Another confusing feature are the three rows of stones that join the southern end of the stone circle. One row comes from the direction of east-northeast, one from the south, and one from the west-southwest. The east-northeast row comprises five stones, the southern row also has five stones and the west-southwest row four stones. None of the stone rows is aimed at the centre of the stone circle. Again, is this significant, or have the stones just been displaced over the thousands of years of their existence? It’s worth mentioning the stones at Callanish were abandoned, for whatever task they were intended, around 800BC and that not much is written about them until 1857, when over 5 feet of peat was removed from the site, revealing the chambered grave and the true height of the stones.
The 6.4 metre long chambered tomb, in the central part of the circle, was almost certainly added after the circle was set up and was used for many centuries, as not only local pottery was found, but also Beaker vessels dating from 2000BC.
The central monolith stands 0.8 metres west of the true centre of the stone circle. The monolith is 4.8 metres high and 1.5 metres wide. This stone is on an almost perfect north to south axis, making me wonder how people 5,000 years ago could align a 7-tonne stone so accurately.
The avenue connects to the stone circle from the north-northeast and is just over 83 metres long. There are 19 stones remaining in the avenue: nine stones on the eastern side, ten on the western side. It’s tempting to think that some of the original stones might have been taken for building projects on the island as there seems to be no real consistency in the layout of the stones on the two sides of the avenue. The largest stone in the avenue is 3.5 metres high and stands on the western end of the row. The two rows are not parallel, but fan out the further away they get from the circle – at the north end the rows are 6.7 metres apart, but only 6 metres apart at the south end, nearer the stone circle. From the circle the height of the stones decreases towards the middle of the avenue; from there the height increases again.
After I visit places such as Callanish I am always bewildered, as I am sure that I can’t satisfactorily answer any of the obvious questions – why was it built, how was it built, who built it, what was the reason for building it here rather than on any other hillock in the area? Even the question as to when the site was constructed is open to discussion.

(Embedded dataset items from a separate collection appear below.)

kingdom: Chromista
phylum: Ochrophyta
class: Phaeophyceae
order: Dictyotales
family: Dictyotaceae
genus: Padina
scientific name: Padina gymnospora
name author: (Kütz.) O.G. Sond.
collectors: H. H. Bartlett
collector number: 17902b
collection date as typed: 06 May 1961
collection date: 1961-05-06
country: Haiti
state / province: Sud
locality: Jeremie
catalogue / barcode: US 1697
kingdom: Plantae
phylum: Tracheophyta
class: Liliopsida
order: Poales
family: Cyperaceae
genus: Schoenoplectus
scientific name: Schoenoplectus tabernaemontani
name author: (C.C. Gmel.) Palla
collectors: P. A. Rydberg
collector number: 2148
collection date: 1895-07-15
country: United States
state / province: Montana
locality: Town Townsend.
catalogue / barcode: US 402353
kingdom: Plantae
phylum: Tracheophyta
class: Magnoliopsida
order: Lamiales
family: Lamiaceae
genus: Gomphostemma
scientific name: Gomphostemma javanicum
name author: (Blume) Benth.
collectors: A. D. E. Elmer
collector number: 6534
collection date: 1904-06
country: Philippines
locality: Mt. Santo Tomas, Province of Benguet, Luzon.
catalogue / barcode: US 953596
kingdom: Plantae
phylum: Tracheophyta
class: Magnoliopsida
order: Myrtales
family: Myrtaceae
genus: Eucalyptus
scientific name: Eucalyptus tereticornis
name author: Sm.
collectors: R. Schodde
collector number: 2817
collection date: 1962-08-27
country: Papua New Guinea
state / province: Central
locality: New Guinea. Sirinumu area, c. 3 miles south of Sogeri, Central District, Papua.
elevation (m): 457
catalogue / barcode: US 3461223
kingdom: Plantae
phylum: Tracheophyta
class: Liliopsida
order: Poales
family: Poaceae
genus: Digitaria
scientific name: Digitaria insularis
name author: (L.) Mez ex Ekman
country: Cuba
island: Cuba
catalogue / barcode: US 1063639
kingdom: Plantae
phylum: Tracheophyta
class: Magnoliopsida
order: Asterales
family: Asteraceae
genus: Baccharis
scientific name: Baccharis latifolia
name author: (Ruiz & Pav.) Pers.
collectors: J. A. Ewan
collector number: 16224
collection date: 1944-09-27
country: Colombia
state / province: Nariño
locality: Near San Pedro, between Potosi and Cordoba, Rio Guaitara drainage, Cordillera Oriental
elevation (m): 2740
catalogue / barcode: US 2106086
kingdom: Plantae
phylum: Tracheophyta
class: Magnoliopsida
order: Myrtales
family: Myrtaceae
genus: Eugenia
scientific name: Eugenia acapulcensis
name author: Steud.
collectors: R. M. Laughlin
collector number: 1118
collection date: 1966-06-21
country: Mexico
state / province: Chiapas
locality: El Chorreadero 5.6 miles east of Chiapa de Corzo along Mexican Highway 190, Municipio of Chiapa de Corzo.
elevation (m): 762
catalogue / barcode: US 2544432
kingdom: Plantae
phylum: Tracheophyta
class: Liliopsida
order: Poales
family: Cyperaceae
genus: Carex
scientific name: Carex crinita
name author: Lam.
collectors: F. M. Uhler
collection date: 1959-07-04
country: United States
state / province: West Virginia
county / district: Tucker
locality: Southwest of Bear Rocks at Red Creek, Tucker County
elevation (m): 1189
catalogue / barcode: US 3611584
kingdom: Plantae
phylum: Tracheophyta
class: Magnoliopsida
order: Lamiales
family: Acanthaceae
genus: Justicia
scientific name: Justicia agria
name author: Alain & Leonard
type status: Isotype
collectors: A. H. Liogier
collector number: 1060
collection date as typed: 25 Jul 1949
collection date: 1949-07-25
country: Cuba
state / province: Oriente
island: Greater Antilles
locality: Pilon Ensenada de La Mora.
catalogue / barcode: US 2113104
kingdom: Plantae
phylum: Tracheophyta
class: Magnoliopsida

Callanish comprises a number of different elements – a stone circle containing a central monolith and a chambered tomb, three rows of stones intersecting with the circle, and an avenue of stones heading roughly northwards away from the circle. All the stones are Lewisian gneiss and were quarried locally.
The stone circle consists of thirteen stones, with an average height of 3 metres. The circle is not quite perfect as the east side is slightly squashed. The circle covers an area of 124 square metres with a diameter of 11.4 metres. The circle was built between 2,900 BC and 2,600 BC making it slightly older than Stonehenge.